=== Document section ===

Clone any voice from a reference audio sample (5-10 seconds recommended).

python scripts/run_tts.py voice-clone \
  --text "This is my cloned voice speaking new content." \
  --ref_audio reference.wav \
  --ref_text "The exact transcript of the reference audio" \
  --output cloned.wav

Tips for voice cloning:

Use clean audio without background noise
5-10 seconds of speech works best
Provide accurate transcript of the reference
Reference and output language should match

CLI Parameters

Parameter	Required	Default	Description
`--text`	Yes	-	Text to synthesize
`--voice`	No	Vivian	Built-in voice (CustomVoice only)
`--lang_code`	No	auto	Language code
`--instruct`	No	-	Style control or voice description
`--speed`	No	1.0	Speech speed multiplier
`--temperature`	No	0.7	Sampling temperature (higher = more variation)
`--model`	No	(per mode)	Override default model
`--output`	No	-	Output file path
`--out-dir`	No	./outputs	Output directory when --output not set
`--ref_audio`	VoiceClone	-	Reference audio file
`--ref_text`	VoiceClone	-	Reference audio transcript

Python API

Using generate_audio (recommended)

from mlx_audio.tts.generate import generate_audio

# CustomVoice with style control
generate_audio(
    text="Hello from Qwen3-TTS!",
    model="mlx-community/Qwen3-TTS-12Hz-0.6B-CustomVoice-4bit",
    voice="Ryan",
    lang_code="english",
    instruct="friendly and warm",
    output_path=".",
    file_prefix="hello",
    audio_format="wav",
    join_audio=True,
    verbose=True,
)

=== Provided material ===
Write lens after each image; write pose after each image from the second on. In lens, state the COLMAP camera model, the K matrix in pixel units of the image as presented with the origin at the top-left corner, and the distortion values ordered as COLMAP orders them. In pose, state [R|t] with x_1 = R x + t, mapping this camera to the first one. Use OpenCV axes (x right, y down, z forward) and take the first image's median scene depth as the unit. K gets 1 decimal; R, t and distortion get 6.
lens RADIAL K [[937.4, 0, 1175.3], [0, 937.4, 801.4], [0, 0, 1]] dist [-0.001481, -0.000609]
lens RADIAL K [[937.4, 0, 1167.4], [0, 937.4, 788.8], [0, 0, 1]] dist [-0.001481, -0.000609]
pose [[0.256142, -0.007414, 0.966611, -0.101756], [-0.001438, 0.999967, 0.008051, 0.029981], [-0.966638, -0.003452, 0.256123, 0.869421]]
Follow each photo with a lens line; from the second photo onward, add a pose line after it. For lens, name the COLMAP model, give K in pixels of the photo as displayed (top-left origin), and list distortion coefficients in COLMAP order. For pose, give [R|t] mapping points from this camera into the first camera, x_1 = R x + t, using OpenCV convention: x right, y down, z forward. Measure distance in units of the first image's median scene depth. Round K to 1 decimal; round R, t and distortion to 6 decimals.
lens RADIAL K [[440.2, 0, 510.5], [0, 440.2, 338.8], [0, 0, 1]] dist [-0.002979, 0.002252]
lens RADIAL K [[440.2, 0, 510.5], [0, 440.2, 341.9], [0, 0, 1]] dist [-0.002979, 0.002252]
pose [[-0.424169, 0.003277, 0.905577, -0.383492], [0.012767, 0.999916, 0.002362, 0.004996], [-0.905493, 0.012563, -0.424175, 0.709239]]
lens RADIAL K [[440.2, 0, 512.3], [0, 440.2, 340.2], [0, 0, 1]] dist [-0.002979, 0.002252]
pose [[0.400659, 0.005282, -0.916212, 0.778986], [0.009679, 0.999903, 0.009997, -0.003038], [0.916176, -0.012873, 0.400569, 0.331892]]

=== Exercise set ===
[A] Rewrite the paragraph in the documentation beginning "Tips for voice cloning" as a single concise sentence that keeps all of its advice.
[B] Set down the documentation's text between "Use clean audio" and "(higher = more variation)", inclusive, without any changes.
The items are independent material and are unrelated to the documentation.

=== Task-by-task outputs ===
[A] Use 5-10 seconds of clean, noise-free reference speech with an accurate transcript, in the same language as the output.

[B]
Use clean audio without background noise
5-10 seconds of speech works best
Provide accurate transcript of the reference
Reference and output language should match

CLI Parameters

Parameter	Required	Default	Description
`--text`	Yes	-	Text to synthesize
`--voice`	No	Vivian	Built-in voice (CustomVoice only)
`--lang_code`	No	auto	Language code
`--instruct`	No	-	Style control or voice description
`--speed`	No	1.0	Speech speed multiplier
`--temperature`	No	0.7	Sampling temperature (higher = more variation)